Saturday, December 10, 2011

Umno Baru at a crossroads again — Nur Jazlan Mohamed

DEC 10 — The recently concluded Umno General Assembly came and went and offered little in terms of the new manifesto of the party. The public were disappointed with the lack of new policy initiatives. Many Umno delegates who had to sit through many stale and uninspiring speeches were left with little enthusiasm to return to their respective constituencies to rally their fellow members in preparation for the impending 13th General Election soon.

The uninspiring lack of ideas put forward by the members best describes the state of the party at the moment. Umno has the largest base of members and voters of any political party in the country. It is the party that claims to have the most support from the Malay population which is the largest ethnic group and expected to be about sixty per cent of the population by 2020.

But as a party that claims to represent the majority race in the country , it doesn’t seem to able to break away from the “Malay under siege mentality” rethoric it has used since the fight for independence to attract support from the public. The party is frozen in time and is paralysed to steer the nation through a more challenging future.

The party has failed to offer new ideas to attract the young Malays to support its idealogy which in recent years has drifted more to the right. The Prime Minister, Dato Seri Mohd Najib Tun Razak, through the concept of One Malaysia has tried to bring Umno back to the centre space of national politics where race and religious tolerance is at equilibrium.

But his message doesn’t seem to resonate with the majority of the delegates and even among his bench of Supreme Council members who may have come to a conclusion that another event of racial and religious strife in the country is the best way to retain Malay power.

The underlying message from many of the speakers at this years General Assembly was that the Malays were under threat from the minority group of non Malays who were trying to grab power and overcome Malay supremacy by defeating Umno and Barisan Nasional. The statements made by many of the delegates had strong racial and religious undertones aimed at the Malay population to alert them to the threat posed by the non Malays especially the Chinese who are determined to take power.

Many of them were not even subtle in communicating their extreme views especially when attacking the DAP , the everlasting bogeyman of Malaysian politics. The DAP were accused of playing racial politics and inciting the Chinese to hate Umno and hence the Malays which interests it protects.

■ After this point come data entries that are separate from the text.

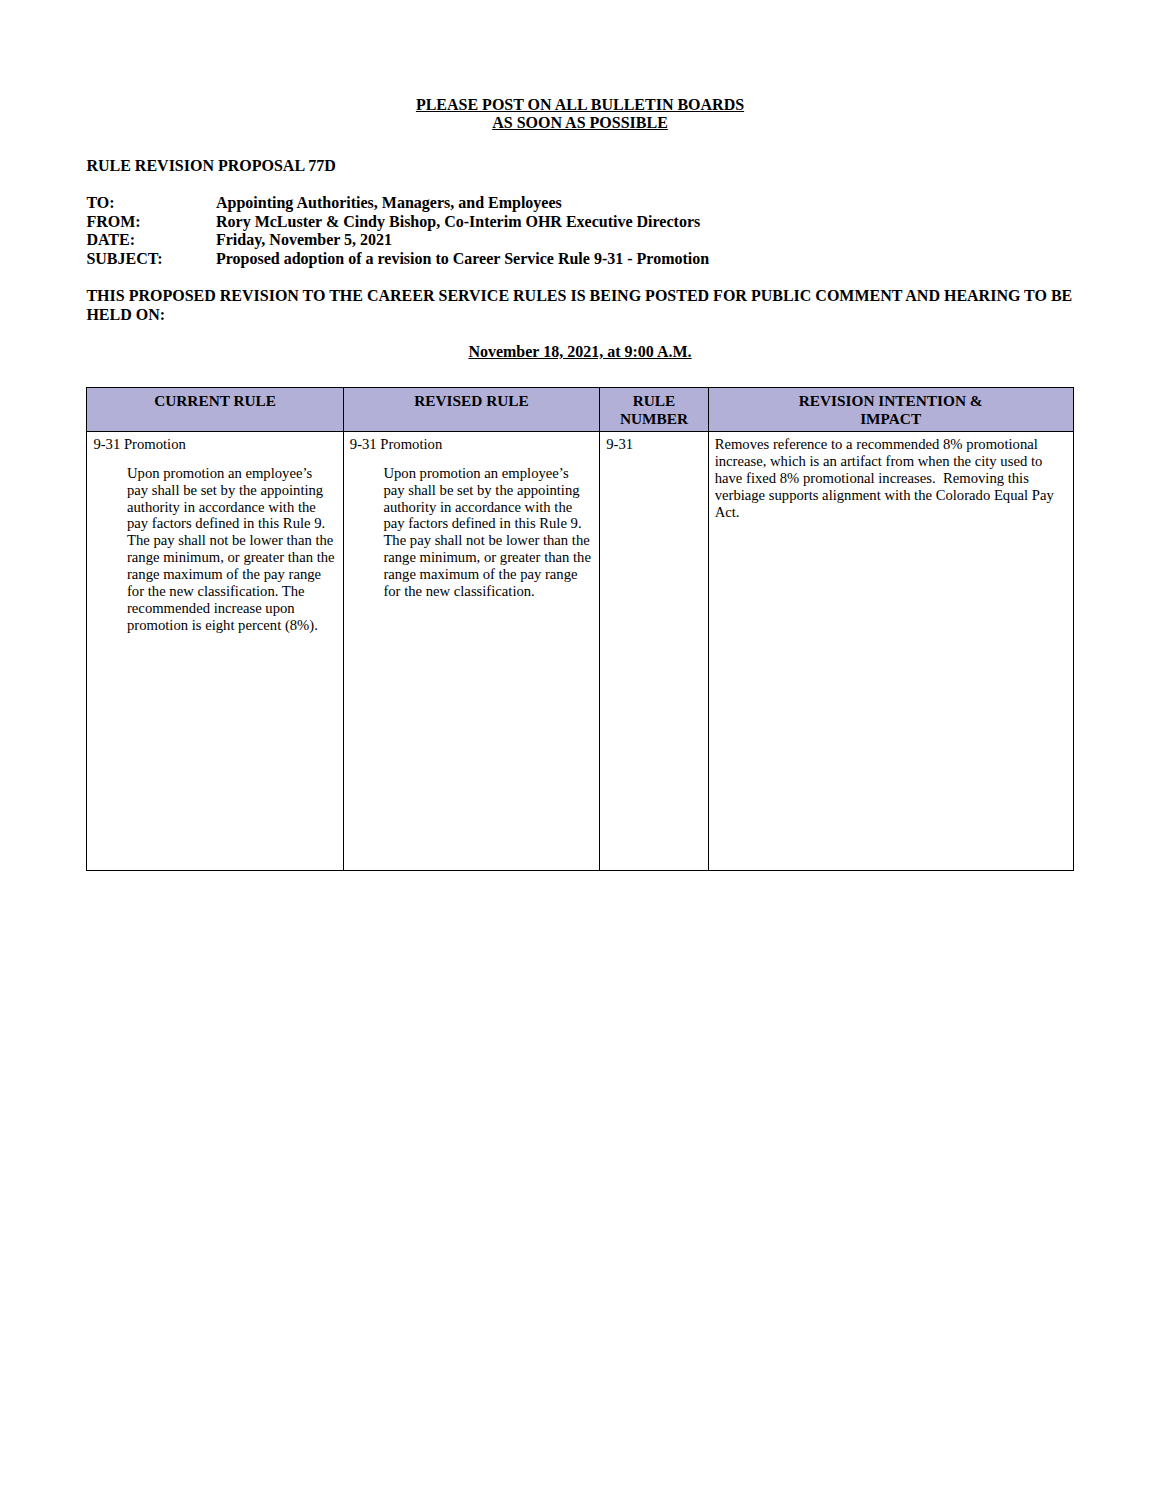PLEASE POST ON ALL BULLETIN BOARDS AS SOON AS POSSIBLE
RULE REVISION PROPOSAL 77D
| TO: | Appointing Authorities, Managers, and Employees |
| FROM: | Rory McLuster & Cindy Bishop, Co-Interim OHR Executive Directors |
| DATE: | Friday, November 5, 2021 |
| SUBJECT: | Proposed adoption of a revision to Career Service Rule 9-31 - Promotion |
THIS PROPOSED REVISION TO THE CAREER SERVICE RULES IS BEING POSTED FOR PUBLIC COMMENT AND HEARING TO BE HELD ON:
November 18, 2021, at 9:00 A.M.
| CURRENT RULE | REVISED RULE | RULE NUMBER | REVISION INTENTION & IMPACT |
| --- | --- | --- | --- |
| 9-31 Promotion Upon promotion an employee’s pay shall be set by the appointing authority in accordance with the pay factors defined in this Rule 9. The pay shall not be lower than the range minimum, or greater than the range maximum of the pay range for the new classification. The recommended increase upon promotion is eight percent (8%). | 9-31 Promotion Upon promotion an employee’s pay shall be set by the appointing authority in accordance with the pay factors defined in this Rule 9. The pay shall not be lower than the range minimum, or greater than the range maximum of the pay range for the new classification. | 9-31 | Removes reference to a recommended 8% promotional increase, which is an artifact from when the city used to have fixed 8% promotional increases. Removing this verbiage supports alignment with the Colorado Equal Pay Act. |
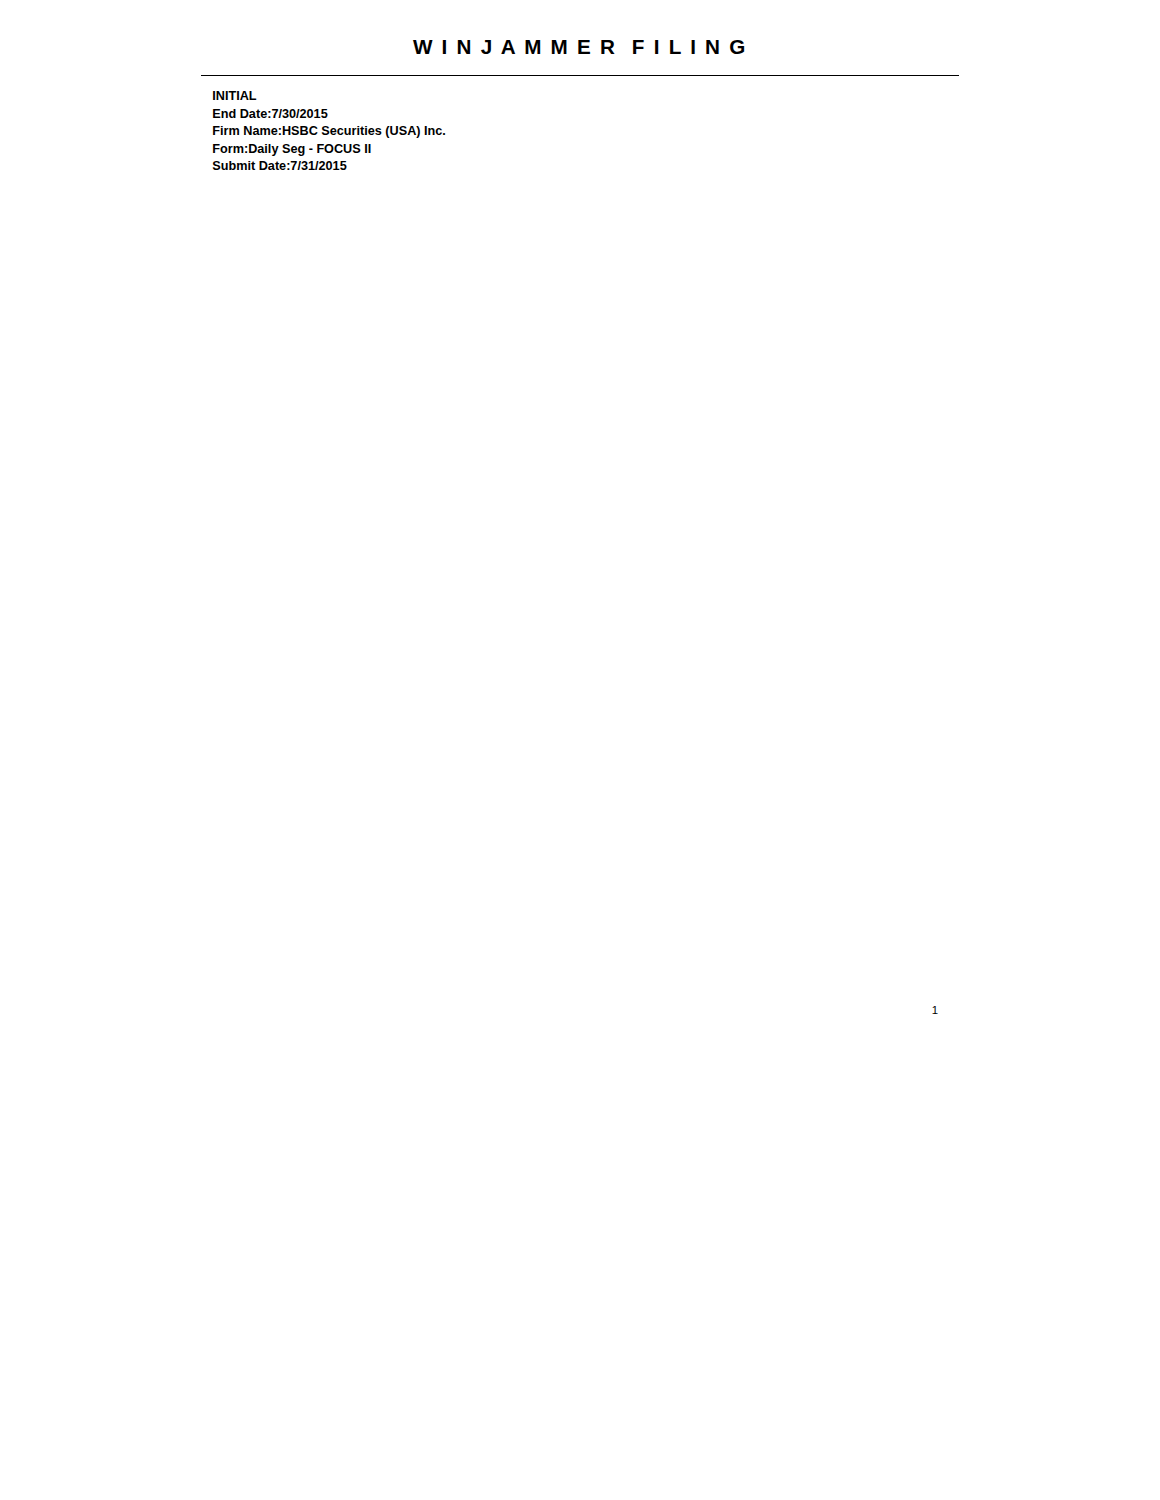W I N J A M M E R F I L I N G
INITIAL
End Date:7/30/2015
Firm Name:HSBC Securities (USA) Inc.
Form:Daily Seg - FOCUS II
Submit Date:7/31/2015
1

But the speakers failed to mention that it is impossible for the Chinese who represent about a quarter of the country’s population to take power in the country without the support of the Malays. None of them offered any explanation on why many Malays shunned Umno and had decided to vote for Pakatan Rakyat in 2008. None of them wanted to admit the weaknesses of Umno that caused a significant number of Malays to choose Pakatan as their preferred government.

None of the speakers and the top leaders of the party bothered to raise the issue of corruption and financial mismanagement which is the main reason for many Malays especially young to reject the party. The silence on the issue was deafening in the light of the revelations from the National Feedlot centre issue which involves a senior leader of the party.

The DAP is in an excellent position to take advantage of the situation. The anti-Chinese message from Umno is driving more and more Chinese voters away from it. If this situation continues , the DAP can expect to win the forty five Chinese majority seats in the country’s parliament and claim legitimacy to represent the Chinese community in the country.

The Chinese community may decide to dump MCA and Gerakan for the DAP. The MCA and Gerakan would be history and the Barisan Nasional would consist of Umno and the Sabah and Sarawak coalition partners. Barisan Nasional would lose its legitimacy as the party that represents all the races and religions in the country.

Dato Seri Mohd Najib Tun Razak would become the first Prime Minister in history to be elected without a majority of Chinese support. He would have to consider the risks of being the leader of Barisan Nasional and Prime Minister without the support of the majority of the Chinese population.

He may have to consider extending the olive branch to the DAP just as his late father Tun Abd Razak Hussein did to the then opposition Gerakan party in 1970 for the sake of achieving overall national unity. If that happens, will it come at a price that Umno can accept?

Will Umno have to swallow its pride again?

* Datuk Nur Jazlan Mohamed is the MP for Pulai.